Reproduce each of the lines below verbatim, without changing any character.

------ Provided data

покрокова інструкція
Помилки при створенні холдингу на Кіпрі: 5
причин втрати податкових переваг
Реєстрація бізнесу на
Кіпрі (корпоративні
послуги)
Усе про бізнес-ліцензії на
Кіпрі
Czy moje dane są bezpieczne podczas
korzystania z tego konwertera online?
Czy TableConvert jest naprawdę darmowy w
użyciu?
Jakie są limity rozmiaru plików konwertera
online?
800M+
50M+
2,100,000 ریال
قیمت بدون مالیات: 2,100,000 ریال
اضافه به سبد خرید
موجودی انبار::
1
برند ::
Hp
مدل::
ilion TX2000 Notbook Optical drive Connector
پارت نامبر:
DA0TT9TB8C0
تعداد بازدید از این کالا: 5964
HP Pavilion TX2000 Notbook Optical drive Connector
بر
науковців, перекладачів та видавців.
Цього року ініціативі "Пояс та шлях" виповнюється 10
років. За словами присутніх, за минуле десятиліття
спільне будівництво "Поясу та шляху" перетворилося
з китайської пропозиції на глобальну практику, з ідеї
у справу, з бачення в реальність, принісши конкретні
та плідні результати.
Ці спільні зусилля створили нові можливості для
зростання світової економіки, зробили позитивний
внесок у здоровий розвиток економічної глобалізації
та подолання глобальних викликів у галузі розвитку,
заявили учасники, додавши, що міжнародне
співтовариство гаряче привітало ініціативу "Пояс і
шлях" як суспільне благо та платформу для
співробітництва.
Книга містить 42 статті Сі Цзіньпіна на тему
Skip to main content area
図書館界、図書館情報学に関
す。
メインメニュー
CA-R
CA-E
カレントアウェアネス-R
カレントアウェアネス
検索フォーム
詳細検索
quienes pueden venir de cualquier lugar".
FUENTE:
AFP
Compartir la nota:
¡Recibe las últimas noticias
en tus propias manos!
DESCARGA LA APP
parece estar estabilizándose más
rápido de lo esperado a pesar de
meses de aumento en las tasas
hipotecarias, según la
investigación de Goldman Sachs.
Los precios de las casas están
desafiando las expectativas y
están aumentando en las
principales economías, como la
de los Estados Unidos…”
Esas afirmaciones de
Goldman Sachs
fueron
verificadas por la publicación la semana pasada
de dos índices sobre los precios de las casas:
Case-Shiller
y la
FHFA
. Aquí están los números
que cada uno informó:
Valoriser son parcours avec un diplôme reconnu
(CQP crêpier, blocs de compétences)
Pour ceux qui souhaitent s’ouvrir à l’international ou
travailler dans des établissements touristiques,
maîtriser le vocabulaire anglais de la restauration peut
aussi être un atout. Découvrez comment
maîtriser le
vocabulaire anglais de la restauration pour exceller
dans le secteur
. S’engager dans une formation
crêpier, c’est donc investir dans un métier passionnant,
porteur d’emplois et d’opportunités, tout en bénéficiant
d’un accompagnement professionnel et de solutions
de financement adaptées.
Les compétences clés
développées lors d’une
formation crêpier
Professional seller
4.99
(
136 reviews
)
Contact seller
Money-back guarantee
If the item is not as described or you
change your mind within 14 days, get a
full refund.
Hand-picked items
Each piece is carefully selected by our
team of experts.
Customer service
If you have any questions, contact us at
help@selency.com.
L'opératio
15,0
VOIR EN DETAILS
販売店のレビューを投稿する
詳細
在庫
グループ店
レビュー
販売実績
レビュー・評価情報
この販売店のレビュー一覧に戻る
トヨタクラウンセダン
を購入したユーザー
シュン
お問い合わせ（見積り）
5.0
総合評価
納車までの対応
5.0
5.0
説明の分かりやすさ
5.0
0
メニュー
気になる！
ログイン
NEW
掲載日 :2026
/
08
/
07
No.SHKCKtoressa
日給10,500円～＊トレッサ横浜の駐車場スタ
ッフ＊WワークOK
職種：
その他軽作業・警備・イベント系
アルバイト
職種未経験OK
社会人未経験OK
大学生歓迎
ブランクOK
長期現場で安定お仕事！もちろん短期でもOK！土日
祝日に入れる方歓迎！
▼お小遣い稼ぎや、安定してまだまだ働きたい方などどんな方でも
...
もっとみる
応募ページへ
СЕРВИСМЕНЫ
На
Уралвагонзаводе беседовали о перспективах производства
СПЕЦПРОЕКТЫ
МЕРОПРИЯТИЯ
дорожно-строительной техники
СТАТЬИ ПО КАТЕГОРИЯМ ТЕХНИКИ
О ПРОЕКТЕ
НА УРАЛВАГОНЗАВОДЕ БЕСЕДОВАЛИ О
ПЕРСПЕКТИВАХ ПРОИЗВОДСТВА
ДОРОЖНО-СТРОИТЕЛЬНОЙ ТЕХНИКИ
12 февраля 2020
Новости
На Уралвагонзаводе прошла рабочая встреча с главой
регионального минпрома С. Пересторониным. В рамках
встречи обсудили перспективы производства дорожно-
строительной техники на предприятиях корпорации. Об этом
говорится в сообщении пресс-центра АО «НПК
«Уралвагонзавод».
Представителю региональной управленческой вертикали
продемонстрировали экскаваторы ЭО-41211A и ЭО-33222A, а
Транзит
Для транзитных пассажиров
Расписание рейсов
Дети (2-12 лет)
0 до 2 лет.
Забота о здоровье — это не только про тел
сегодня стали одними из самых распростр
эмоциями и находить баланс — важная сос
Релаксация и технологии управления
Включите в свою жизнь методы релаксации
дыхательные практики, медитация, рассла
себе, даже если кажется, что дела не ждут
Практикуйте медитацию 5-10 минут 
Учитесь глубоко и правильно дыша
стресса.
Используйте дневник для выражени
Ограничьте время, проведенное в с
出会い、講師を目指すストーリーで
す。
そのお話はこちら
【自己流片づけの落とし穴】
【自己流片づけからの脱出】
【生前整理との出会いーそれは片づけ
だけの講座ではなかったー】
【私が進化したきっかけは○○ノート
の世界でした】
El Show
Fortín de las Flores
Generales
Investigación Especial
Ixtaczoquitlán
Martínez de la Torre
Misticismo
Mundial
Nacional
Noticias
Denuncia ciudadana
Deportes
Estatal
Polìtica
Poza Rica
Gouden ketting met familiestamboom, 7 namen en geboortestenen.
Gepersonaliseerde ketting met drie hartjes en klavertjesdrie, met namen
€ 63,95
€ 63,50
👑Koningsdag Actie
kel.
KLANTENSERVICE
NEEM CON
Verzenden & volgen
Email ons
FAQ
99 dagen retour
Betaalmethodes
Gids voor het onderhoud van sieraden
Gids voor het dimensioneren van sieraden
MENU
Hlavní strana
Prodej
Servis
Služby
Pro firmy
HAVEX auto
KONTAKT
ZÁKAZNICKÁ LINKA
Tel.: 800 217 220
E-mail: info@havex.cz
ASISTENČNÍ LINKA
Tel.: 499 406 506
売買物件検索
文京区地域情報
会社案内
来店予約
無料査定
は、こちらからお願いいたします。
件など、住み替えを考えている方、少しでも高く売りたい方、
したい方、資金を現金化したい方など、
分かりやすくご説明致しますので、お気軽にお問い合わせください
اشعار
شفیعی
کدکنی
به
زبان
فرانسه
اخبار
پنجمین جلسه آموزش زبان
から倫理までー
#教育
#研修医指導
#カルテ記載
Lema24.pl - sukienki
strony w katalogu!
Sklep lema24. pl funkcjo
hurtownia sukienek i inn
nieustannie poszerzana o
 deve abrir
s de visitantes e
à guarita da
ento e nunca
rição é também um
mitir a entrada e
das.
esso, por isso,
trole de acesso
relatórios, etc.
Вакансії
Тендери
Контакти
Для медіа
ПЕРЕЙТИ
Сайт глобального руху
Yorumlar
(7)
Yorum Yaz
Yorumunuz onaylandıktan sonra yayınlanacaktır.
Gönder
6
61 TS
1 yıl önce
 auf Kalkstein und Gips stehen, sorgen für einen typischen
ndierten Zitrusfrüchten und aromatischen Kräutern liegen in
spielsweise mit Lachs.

------------

Expected answer
покрокова інструкція
Помилки при створенні холдингу на Кіпрі: 5
причин втрати податкових переваг
Реєстрація бізнесу на
Кіпрі (корпоративні
послуги)
Усе про бізнес-ліцензії на
Кіпрі
Czy moje dane są bezpieczne podczas
korzystania z tego konwertera online?
Czy TableConvert jest naprawdę darmowy w
użyciu?
Jakie są limity rozmiaru plików konwertera
online?
800M+
50M+
2,100,000 ریال
قیمت بدون مالیات: 2,100,000 ریال
اضافه به سبد خرید
موجودی انبار::
1
برند ::
Hp
مدل::
ilion TX2000 Notbook Optical drive Connector
پارت نامبر:
DA0TT9TB8C0
تعداد بازدید از این کالا: 5964
HP Pavilion TX2000 Notbook Optical drive Connector
بر
науковців, перекладачів та видавців.
Цього року ініціативі "Пояс та шлях" виповнюється 10
років. За словами присутніх, за минуле десятиліття
спільне будівництво "Поясу та шляху" перетворилося
з китайської пропозиції на глобальну практику, з ідеї
у справу, з бачення в реальність, принісши конкретні
та плідні результати.
Ці спільні зусилля створили нові можливості для
зростання світової економіки, зробили позитивний
внесок у здоровий розвиток економічної глобалізації
та подолання глобальних викликів у галузі розвитку,
заявили учасники, додавши, що міжнародне
співтовариство гаряче привітало ініціативу "Пояс і
шлях" як суспільне благо та платформу для
співробітництва.
Книга містить 42 статті Сі Цзіньпіна на тему
Skip to main content area
図書館界、図書館情報学に関
す。
メインメニュー
CA-R
CA-E
カレントアウェアネス-R
カレントアウェアネス
検索フォーム
詳細検索
quienes pueden venir de cualquier lugar".
FUENTE:
AFP
Compartir la nota:
¡Recibe las últimas noticias
en tus propias manos!
DESCARGA LA APP
parece estar estabilizándose más
rápido de lo esperado a pesar de
meses de aumento en las tasas
hipotecarias, según la
investigación de Goldman Sachs.
Los precios de las casas están
desafiando las expectativas y
están aumentando en las
principales economías, como la
de los Estados Unidos…”
Esas afirmaciones de
Goldman Sachs
fueron
verificadas por la publicación la semana pasada
de dos índices sobre los precios de las casas:
Case-Shiller
y la
FHFA
. Aquí están los números
que cada uno informó:
Valoriser son parcours avec un diplôme reconnu
(CQP crêpier, blocs de compétences)
Pour ceux qui souhaitent s’ouvrir à l’international ou
travailler dans des établissements touristiques,
maîtriser le vocabulaire anglais de la restauration peut
aussi être un atout. Découvrez comment
maîtriser le
vocabulaire anglais de la restauration pour exceller
dans le secteur
. S’engager dans une formation
crêpier, c’est donc investir dans un métier passionnant,
porteur d’emplois et d’opportunités, tout en bénéficiant
d’un accompagnement professionnel et de solutions
de financement adaptées.
Les compétences clés
développées lors d’une
formation crêpier
Professional seller
4.99
(
136 reviews
)
Contact seller
Money-back guarantee
If the item is not as described or you
change your mind within 14 days, get a
full refund.
Hand-picked items
Each piece is carefully selected by our
team of experts.
Customer service
If you have any questions, contact us at
help@selency.com.
L'opératio
15,0
VOIR EN DETAILS
販売店のレビューを投稿する
詳細
在庫
グループ店
レビュー
販売実績
レビュー・評価情報
この販売店のレビュー一覧に戻る
トヨタクラウンセダン
を購入したユーザー
シュン
お問い合わせ（見積り）
5.0
総合評価
納車までの対応
5.0
5.0
説明の分かりやすさ
5.0
0
メニュー
気になる！
ログイン
NEW
掲載日 :2026
/
08
/
07
No.SHKCKtoressa
日給10,500円～＊トレッサ横浜の駐車場スタ
ッフ＊WワークOK
職種：
その他軽作業・警備・イベント系
アルバイト
職種未経験OK
社会人未経験OK
大学生歓迎
ブランクOK
長期現場で安定お仕事！もちろん短期でもOK！土日
祝日に入れる方歓迎！
▼お小遣い稼ぎや、安定してまだまだ働きたい方などどんな方でも
...
もっとみる
応募ページへ
СЕРВИСМЕНЫ
На
Уралвагонзаводе беседовали о перспективах производства
СПЕЦПРОЕКТЫ
МЕРОПРИЯТИЯ
дорожно-строительной техники
СТАТЬИ ПО КАТЕГОРИЯМ ТЕХНИКИ
О ПРОЕКТЕ
НА УРАЛВАГОНЗАВОДЕ БЕСЕДОВАЛИ О
ПЕРСПЕКТИВАХ ПРОИЗВОДСТВА
ДОРОЖНО-СТРОИТЕЛЬНОЙ ТЕХНИКИ
12 февраля 2020
Новости
На Уралвагонзаводе прошла рабочая встреча с главой
регионального минпрома С. Пересторониным. В рамках
встречи обсудили перспективы производства дорожно-
строительной техники на предприятиях корпорации. Об этом
говорится в сообщении пресс-центра АО «НПК
«Уралвагонзавод».
Представителю региональной управленческой вертикали
продемонстрировали экскаваторы ЭО-41211A и ЭО-33222A, а
Транзит
Для транзитных пассажиров
Расписание рейсов
Дети (2-12 лет)
0 до 2 лет.
Забота о здоровье — это не только про тел
сегодня стали одними из самых распростр
эмоциями и находить баланс — важная сос
Релаксация и технологии управления
Включите в свою жизнь методы релаксации
дыхательные практики, медитация, рассла
себе, даже если кажется, что дела не ждут
Практикуйте медитацию 5-10 минут 
Учитесь глубоко и правильно дыша
стресса.
Используйте дневник для выражени
Ограничьте время, проведенное в с
出会い、講師を目指すストーリーで
す。
そのお話はこちら
【自己流片づけの落とし穴】
【自己流片づけからの脱出】
【生前整理との出会いーそれは片づけ
だけの講座ではなかったー】
【私が進化したきっかけは○○ノート
の世界でした】
El Show
Fortín de las Flores
Generales
Investigación Especial
Ixtaczoquitlán
Martínez de la Torre
Misticismo
Mundial
Nacional
Noticias
Denuncia ciudadana
Deportes
Estatal
Polìtica
Poza Rica
Gouden ketting met familiestamboom, 7 namen en geboortestenen.
Gepersonaliseerde ketting met drie hartjes en klavertjesdrie, met namen
€ 63,95
€ 63,50
👑Koningsdag Actie
kel.
KLANTENSERVICE
NEEM CON
Verzenden & volgen
Email ons
FAQ
99 dagen retour
Betaalmethodes
Gids voor het onderhoud van sieraden
Gids voor het dimensioneren van sieraden
MENU
Hlavní strana
Prodej
Servis
Služby
Pro firmy
HAVEX auto
KONTAKT
ZÁKAZNICKÁ LINKA
Tel.: 800 217 220
E-mail: info@havex.cz
ASISTENČNÍ LINKA
Tel.: 499 406 506
売買物件検索
文京区地域情報
会社案内
来店予約
無料査定
は、こちらからお願いいたします。
件など、住み替えを考えている方、少しでも高く売りたい方、
したい方、資金を現金化したい方など、
分かりやすくご説明致しますので、お気軽にお問い合わせください
اشعار
شفیعی
کدکنی
به
زبان
فرانسه
اخبار
پنجمین جلسه آموزش زبان
から倫理までー
#教育
#研修医指導
#カルテ記載
Lema24.pl - sukienki
strony w katalogu!
Sklep lema24. pl funkcjo
hurtownia sukienek i inn
nieustannie poszerzana o
 deve abrir
s de visitantes e
à guarita da
ento e nunca
rição é também um
mitir a entrada e
das.
esso, por isso,
trole de acesso
relatórios, etc.
Вакансії
Тендери
Контакти
Для медіа
ПЕРЕЙТИ
Сайт глобального руху
Yorumlar
(7)
Yorum Yaz
Yorumunuz onaylandıktan sonra yayınlanacaktır.
Gönder
6
61 TS
1 yıl önce
 auf Kalkstein und Gips stehen, sorgen für einen typischen
ndierten Zitrusfrüchten und aromatischen Kräutern liegen in
spielsweise mit Lachs.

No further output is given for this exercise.